2. In a medium bowl, whisk together the flour, baking powder, baking soda, cinnamon, salt, and walnuts. On low speed, add the dry ingredients to the wet ingredients, mixing until just barely combined. A few streaks of flour are OK.

3. Pour the batter into the prepared pan and spread evenly. Bake for 55-65 minutes, or until a toothpick inserted into the center of the bread comes out with moist crumbs attached. Cool in pan on a cooling rack for 10 minutes, then remove the bread and allow it to cool completely.

Oatmeal Sandwich Cookies with Coconut and Dates

24 Jan

If you search “perfect oatmeal cookie” on Google, you will find millions of unique renditions on the classic recipe. Perfect means something different to everyone. Your personality, tastes, and interests influence your idea of a perfect date, concert, or meal, for example.

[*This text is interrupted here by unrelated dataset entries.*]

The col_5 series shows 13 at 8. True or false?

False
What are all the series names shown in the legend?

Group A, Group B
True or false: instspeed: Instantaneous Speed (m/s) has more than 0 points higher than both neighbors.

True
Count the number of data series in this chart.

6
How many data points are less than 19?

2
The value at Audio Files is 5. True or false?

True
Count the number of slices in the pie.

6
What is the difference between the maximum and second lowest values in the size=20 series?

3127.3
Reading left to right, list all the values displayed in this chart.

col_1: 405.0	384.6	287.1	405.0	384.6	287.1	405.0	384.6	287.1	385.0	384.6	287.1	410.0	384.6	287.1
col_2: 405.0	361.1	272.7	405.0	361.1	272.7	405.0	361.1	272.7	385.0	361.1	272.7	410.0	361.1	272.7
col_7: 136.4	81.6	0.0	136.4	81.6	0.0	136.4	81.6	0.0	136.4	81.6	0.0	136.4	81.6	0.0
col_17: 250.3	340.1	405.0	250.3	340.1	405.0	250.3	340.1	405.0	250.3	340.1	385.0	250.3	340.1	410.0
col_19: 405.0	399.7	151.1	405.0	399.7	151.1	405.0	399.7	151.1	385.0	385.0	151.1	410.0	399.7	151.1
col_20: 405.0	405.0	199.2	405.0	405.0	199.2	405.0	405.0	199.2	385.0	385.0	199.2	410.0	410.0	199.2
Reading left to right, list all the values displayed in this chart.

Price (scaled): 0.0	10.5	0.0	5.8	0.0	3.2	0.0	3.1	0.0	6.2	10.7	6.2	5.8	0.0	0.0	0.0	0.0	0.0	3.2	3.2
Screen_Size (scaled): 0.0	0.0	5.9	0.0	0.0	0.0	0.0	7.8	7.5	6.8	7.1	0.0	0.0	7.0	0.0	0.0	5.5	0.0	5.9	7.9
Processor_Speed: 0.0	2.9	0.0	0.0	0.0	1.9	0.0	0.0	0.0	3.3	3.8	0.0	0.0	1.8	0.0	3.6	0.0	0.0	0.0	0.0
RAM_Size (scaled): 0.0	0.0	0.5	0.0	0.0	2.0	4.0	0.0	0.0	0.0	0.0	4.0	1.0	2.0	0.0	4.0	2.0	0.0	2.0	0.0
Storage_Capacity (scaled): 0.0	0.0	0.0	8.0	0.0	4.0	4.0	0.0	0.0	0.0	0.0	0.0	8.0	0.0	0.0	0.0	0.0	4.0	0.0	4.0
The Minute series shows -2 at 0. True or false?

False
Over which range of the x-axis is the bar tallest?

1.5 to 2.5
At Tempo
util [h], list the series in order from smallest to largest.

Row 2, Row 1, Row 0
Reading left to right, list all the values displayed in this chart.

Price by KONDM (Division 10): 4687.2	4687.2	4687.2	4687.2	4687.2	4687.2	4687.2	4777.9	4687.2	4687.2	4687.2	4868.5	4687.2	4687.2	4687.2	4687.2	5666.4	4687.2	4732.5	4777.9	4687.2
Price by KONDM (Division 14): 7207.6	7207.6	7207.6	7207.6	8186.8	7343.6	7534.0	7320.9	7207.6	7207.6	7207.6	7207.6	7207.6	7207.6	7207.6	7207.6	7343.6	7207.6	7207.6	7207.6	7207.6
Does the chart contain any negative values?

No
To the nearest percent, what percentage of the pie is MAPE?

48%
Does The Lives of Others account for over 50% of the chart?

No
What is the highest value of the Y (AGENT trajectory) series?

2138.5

Generally, I find that cookie connoisseurs are divided into two groups: thin and crispy versus soft, thick, and chewy. These oatmeal sandwich cookies fall right in the middle–subtly crunchy and golden on the outside with a soft, almost fluffy center. The brown sugar lends a deep butterscotch flavor, spiced up with the addition of coconut flakes and chopped dates. When sandwiched together with a tangy mascarpone filling, these oatmeal cookies become a grown-up version of a favorite childhood snack.

 Recipe barely adapted from The New York Times

This recipe yields fairly large cookies. If you prefer more manageable, bite-sized sandwiches, I suggest scooping rounded teaspoons of dough.

  • 3/4 cup shredded, unsweetened coconut flakes
  • 1 cup (2 sticks) unsalted butter, softened
  • 1 1/2 cups packed dark brown sugar
  • 2 tblsp honey
  • 2 large eggs, at room temperature
  • 1 tblsp vanilla extract
  • 1 1/2 cups all-purpose flour
  • 1 tsp fine sea salt
  • 1 tsp baking powder
  • 3 tsp ground cinnamon
  • 3 cups rolled oats
  • 1/2 cup dates, pitted and chopped
  • 5 tblsp granulated sugar

For the filling:

  • 6 oz cream cheese, softened
  • 6 tblsp mascarpone cheese
  • 3 tbslp confectioner’s sugar, sifted
  • 1 1/2 tsp vanilla extract

Yields about 36 cookies; 18 sandwiches.

1. Preheat oven to 350 degrees F. Spread coconut flakes on a non-stick skillet. Over medium heat, toast, stirring occasionally, until lightly colored and fragrant, 5 to 7 minutes. Cool. Increase oven temperature to 375 degrees.

2. In the bowl of a stand mixer fitted with the paddle attachment, cream the butter on medium-high speed until light. Gradually add the brown sugar and honey, then beat until very fluffy, about 5 minutes. Beat in eggs, one at a time, scraping down the bowl when necessary. Beat in vanilla.

3. In a large bowl, whisk together flour, salt, baking powder and 1 tsp cinnamon. With the mixer set on low, beat flour mixture into butter mixture until just combined. Beat in oats, dates and toasted coconut.

4. Line three baking sheets with parchment paper. In a small bowl, stir together granulated sugar and remaining 2 tsp cinnamon. Roll heaping tablespoonfuls of dough into balls, then roll balls in cinnamon sugar; transfer to baking sheet, leaving about 1 1/2 inches of space between dough balls. For smaller cookies, reduce the size of the balls.

5. Bake until cookies are golden brown, about 15 minutes. Let cool in the pan for 2 minutes, then transfer to a wire rack to cool completely.

6. Make the filling: Using the electric mixer fitted with a paddle attachment, beat cream cheese until smooth. Beat in mascarpone, confectioner’s sugar and vanilla. Scrape down sides of bowl. Sandwich about 1 tablespoon of filling between two cookies; repeat with the remaining filling and cookies.